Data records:
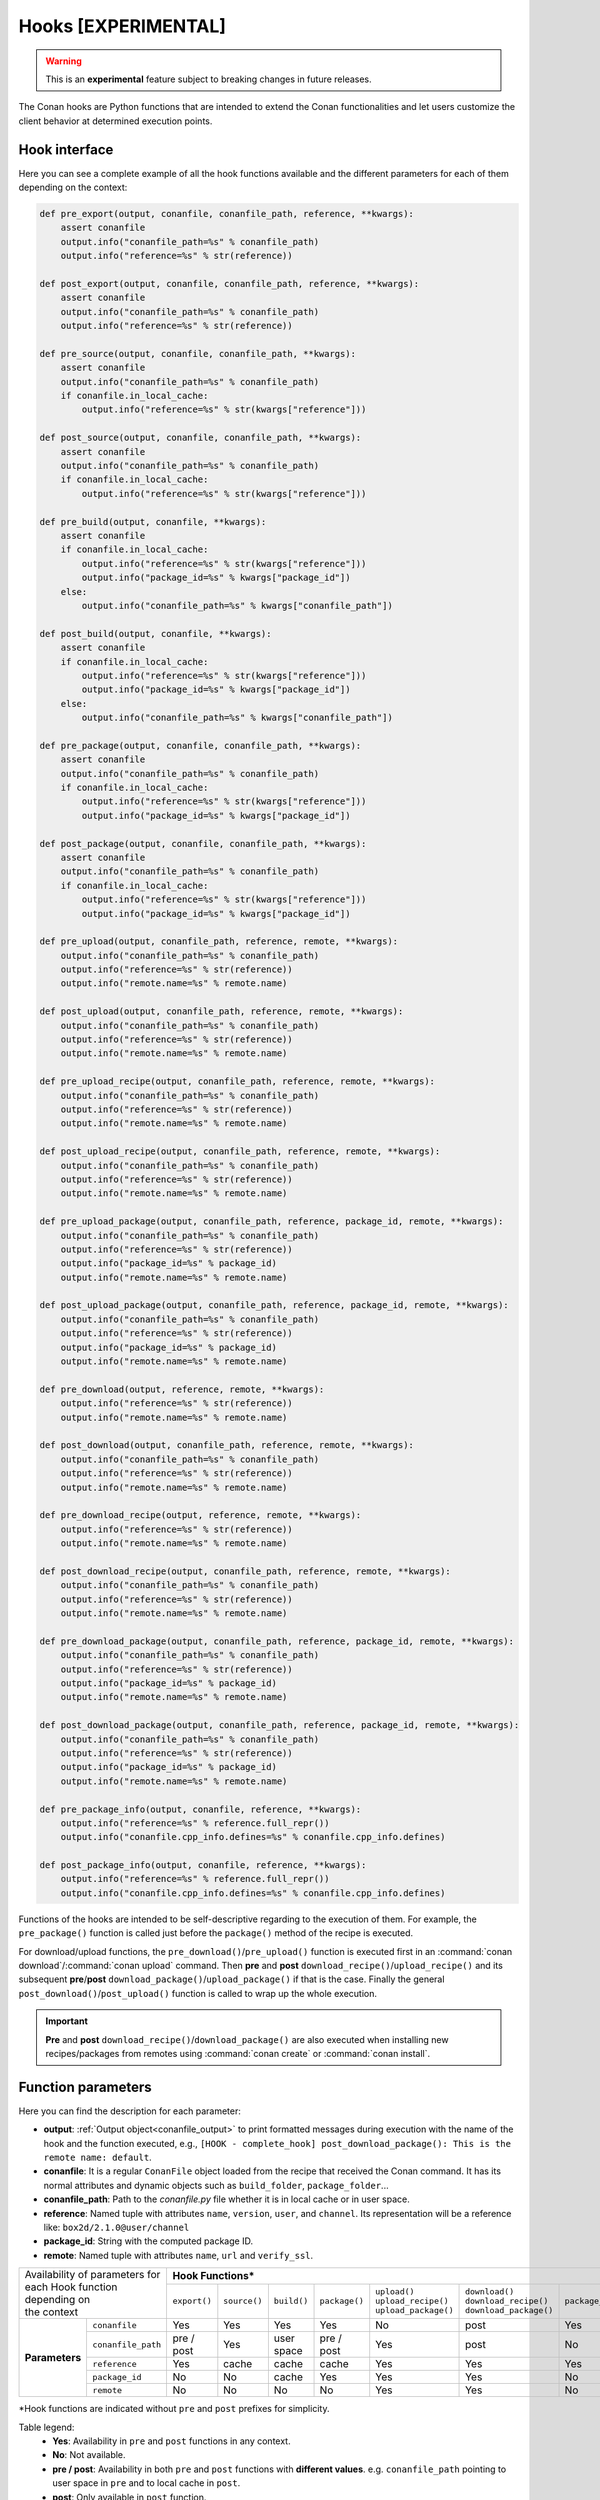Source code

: .. _hooks_reference:

Hooks [EXPERIMENTAL]
======================

.. warning::

    This is an **experimental** feature subject to breaking changes in future releases.

The Conan hooks are Python functions that are intended to extend the Conan functionalities and let users customize the client behavior at
determined execution points.

Hook interface
----------------

Here you can see a complete example of all the hook functions available and the different parameters for each of them depending on the
context:

.. code-block:: python

    def pre_export(output, conanfile, conanfile_path, reference, **kwargs):
        assert conanfile
        output.info("conanfile_path=%s" % conanfile_path)
        output.info("reference=%s" % str(reference))

    def post_export(output, conanfile, conanfile_path, reference, **kwargs):
        assert conanfile
        output.info("conanfile_path=%s" % conanfile_path)
        output.info("reference=%s" % str(reference))

    def pre_source(output, conanfile, conanfile_path, **kwargs):
        assert conanfile
        output.info("conanfile_path=%s" % conanfile_path)
        if conanfile.in_local_cache:
            output.info("reference=%s" % str(kwargs["reference"]))

    def post_source(output, conanfile, conanfile_path, **kwargs):
        assert conanfile
        output.info("conanfile_path=%s" % conanfile_path)
        if conanfile.in_local_cache:
            output.info("reference=%s" % str(kwargs["reference"]))

    def pre_build(output, conanfile, **kwargs):
        assert conanfile
        if conanfile.in_local_cache:
            output.info("reference=%s" % str(kwargs["reference"]))
            output.info("package_id=%s" % kwargs["package_id"])
        else:
            output.info("conanfile_path=%s" % kwargs["conanfile_path"])

    def post_build(output, conanfile, **kwargs):
        assert conanfile
        if conanfile.in_local_cache:
            output.info("reference=%s" % str(kwargs["reference"]))
            output.info("package_id=%s" % kwargs["package_id"])
        else:
            output.info("conanfile_path=%s" % kwargs["conanfile_path"])

    def pre_package(output, conanfile, conanfile_path, **kwargs):
        assert conanfile
        output.info("conanfile_path=%s" % conanfile_path)
        if conanfile.in_local_cache:
            output.info("reference=%s" % str(kwargs["reference"]))
            output.info("package_id=%s" % kwargs["package_id"])

    def post_package(output, conanfile, conanfile_path, **kwargs):
        assert conanfile
        output.info("conanfile_path=%s" % conanfile_path)
        if conanfile.in_local_cache:
            output.info("reference=%s" % str(kwargs["reference"]))
            output.info("package_id=%s" % kwargs["package_id"])

    def pre_upload(output, conanfile_path, reference, remote, **kwargs):
        output.info("conanfile_path=%s" % conanfile_path)
        output.info("reference=%s" % str(reference))
        output.info("remote.name=%s" % remote.name)

    def post_upload(output, conanfile_path, reference, remote, **kwargs):
        output.info("conanfile_path=%s" % conanfile_path)
        output.info("reference=%s" % str(reference))
        output.info("remote.name=%s" % remote.name)

    def pre_upload_recipe(output, conanfile_path, reference, remote, **kwargs):
        output.info("conanfile_path=%s" % conanfile_path)
        output.info("reference=%s" % str(reference))
        output.info("remote.name=%s" % remote.name)

    def post_upload_recipe(output, conanfile_path, reference, remote, **kwargs):
        output.info("conanfile_path=%s" % conanfile_path)
        output.info("reference=%s" % str(reference))
        output.info("remote.name=%s" % remote.name)

    def pre_upload_package(output, conanfile_path, reference, package_id, remote, **kwargs):
        output.info("conanfile_path=%s" % conanfile_path)
        output.info("reference=%s" % str(reference))
        output.info("package_id=%s" % package_id)
        output.info("remote.name=%s" % remote.name)

    def post_upload_package(output, conanfile_path, reference, package_id, remote, **kwargs):
        output.info("conanfile_path=%s" % conanfile_path)
        output.info("reference=%s" % str(reference))
        output.info("package_id=%s" % package_id)
        output.info("remote.name=%s" % remote.name)

    def pre_download(output, reference, remote, **kwargs):
        output.info("reference=%s" % str(reference))
        output.info("remote.name=%s" % remote.name)

    def post_download(output, conanfile_path, reference, remote, **kwargs):
        output.info("conanfile_path=%s" % conanfile_path)
        output.info("reference=%s" % str(reference))
        output.info("remote.name=%s" % remote.name)

    def pre_download_recipe(output, reference, remote, **kwargs):
        output.info("reference=%s" % str(reference))
        output.info("remote.name=%s" % remote.name)

    def post_download_recipe(output, conanfile_path, reference, remote, **kwargs):
        output.info("conanfile_path=%s" % conanfile_path)
        output.info("reference=%s" % str(reference))
        output.info("remote.name=%s" % remote.name)

    def pre_download_package(output, conanfile_path, reference, package_id, remote, **kwargs):
        output.info("conanfile_path=%s" % conanfile_path)
        output.info("reference=%s" % str(reference))
        output.info("package_id=%s" % package_id)
        output.info("remote.name=%s" % remote.name)

    def post_download_package(output, conanfile_path, reference, package_id, remote, **kwargs):
        output.info("conanfile_path=%s" % conanfile_path)
        output.info("reference=%s" % str(reference))
        output.info("package_id=%s" % package_id)
        output.info("remote.name=%s" % remote.name)

    def pre_package_info(output, conanfile, reference, **kwargs):
        output.info("reference=%s" % reference.full_repr())
        output.info("conanfile.cpp_info.defines=%s" % conanfile.cpp_info.defines)

    def post_package_info(output, conanfile, reference, **kwargs):
        output.info("reference=%s" % reference.full_repr())
        output.info("conanfile.cpp_info.defines=%s" % conanfile.cpp_info.defines)

Functions of the hooks are intended to be self-descriptive regarding to the execution of them. For example, the ``pre_package()`` function
is called just before the ``package()`` method of the recipe is executed.

For download/upload functions, the ``pre_download()``/``pre_upload()`` function is executed first in an
:command:`conan download`/:command:`conan upload` command. Then **pre** and **post** ``download_recipe()``/``upload_recipe()`` and its
subsequent **pre**/**post** ``download_package()``/``upload_package()`` if that is the case. Finally the general
``post_download()``/``post_upload()`` function is called to wrap up the whole execution.

.. important::

    **Pre** and **post** ``download_recipe()``/``download_package()`` are also executed when installing new recipes/packages from remotes
    using :command:`conan create` or :command:`conan install`.

Function parameters
-------------------

Here you can find the description for each parameter:

- **output**: :ref:`Output object<conanfile_output>` to print formatted messages during execution with the name of the hook and the
  function executed, e.g., ``[HOOK - complete_hook] post_download_package(): This is the remote name: default``.

- **conanfile**: It is a regular ``ConanFile`` object loaded from the recipe that received the Conan command. It has its normal attributes
  and dynamic objects such as ``build_folder``, ``package_folder``...

- **conanfile_path**: Path to the *conanfile.py* file whether it is in local cache or in user space.

- **reference**: Named tuple with attributes ``name``, ``version``, ``user``, and ``channel``. Its representation will be a reference like:
  ``box2d/2.1.0@user/channel``

- **package_id**: String with the computed package ID.

- **remote**: Named tuple with attributes ``name``, ``url`` and ``verify_ssl``.

+-------------------------------------+------------------------------------------------------------------------------------------------------------------------------------+
| | Availability of parameters for    | **Hook Functions***                                                                                                                |
| | each Hook function depending on   +--------------+--------------+-------------+---------------+------------------------+--------------------------+--------------------+
| | the context                       | ``export()`` | ``source()`` | ``build()`` | ``package()`` | | ``upload()``         | | ``download()``         | ``package_info()`` |
|                                     |              |              |             |               | | ``upload_recipe()``  | | ``download_recipe()``  |                    |
|                                     |              |              |             |               | | ``upload_package()`` | | ``download_package()`` |                    |
+----------------+--------------------+--------------+--------------+-------------+---------------+------------------------+--------------------------+--------------------+
| **Parameters** | ``conanfile``      | Yes          | Yes          | Yes         | Yes           | No                     | post                     | Yes                |
|                +--------------------+--------------+--------------+-------------+---------------+------------------------+--------------------------+--------------------+
|                | ``conanfile_path`` | pre / post   | Yes          | user space  | pre / post    | Yes                    | post                     | No                 |
|                +--------------------+--------------+--------------+-------------+---------------+------------------------+--------------------------+--------------------+
|                | ``reference``      | Yes          | cache        | cache       | cache         | Yes                    | Yes                      | Yes                |
|                +--------------------+--------------+--------------+-------------+---------------+------------------------+--------------------------+--------------------+
|                | ``package_id``     | No           | No           | cache       | Yes           | Yes                    | Yes                      | No                 |
|                +--------------------+--------------+--------------+-------------+---------------+------------------------+--------------------------+--------------------+
|                | ``remote``         | No           | No           | No          | No            | Yes                    | Yes                      | No                 |
+----------------+--------------------+--------------+--------------+-------------+---------------+------------------------+--------------------------+--------------------+

\*Hook functions are indicated without ``pre`` and ``post`` prefixes for simplicity.

Table legend:
  - **Yes**: Availability in ``pre`` and ``post`` functions in any context.
  - **No**: Not available.
  - **pre / post**: Availability in both ``pre`` and ``post`` functions with **different values**. e.g. ``conanfile_path`` pointing to user
    space in ``pre`` and to local cache in ``post``.
  - **post**: Only available in ``post`` function.
  - **cache**: Only available when the context of the command executed is the local cache. e.g. :command:`conan create`,
    :command:`conan install`...
  - **user space**: Only available when the context of the command executed is the user space. e.g. :command:`conan build`

.. note::

    Path to the different folders of the Conan execution flow may be accessible as usual through the ``conanfile`` object. See
    :ref:`folders_attributes_reference` to learn more.

Some of this parameters does not appear in the signature of the function as they may not be always available (Mostly depending on the recipe
living in the local cache or in user space). However, they can be checked with the ``kwargs`` parameter.

.. important::

    Hook functions should have a ``**kwargs`` parameter to keep compatibility of new parameters that may be introduced in future versions
    of Conan.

[DIRECTIONS] Only the lines with the string "different" are wanted; pick them out of the records above and copy them.

[EXERCISE RESPONSE]
Here you can see a complete example of all the hook functions available and the different parameters for each of them depending on the
  - **pre / post**: Availability in both ``pre`` and ``post`` functions with **different values**. e.g. ``conanfile_path`` pointing to user
    Path to the different folders of the Conan execution flow may be accessible as usual through the ``conanfile`` object. See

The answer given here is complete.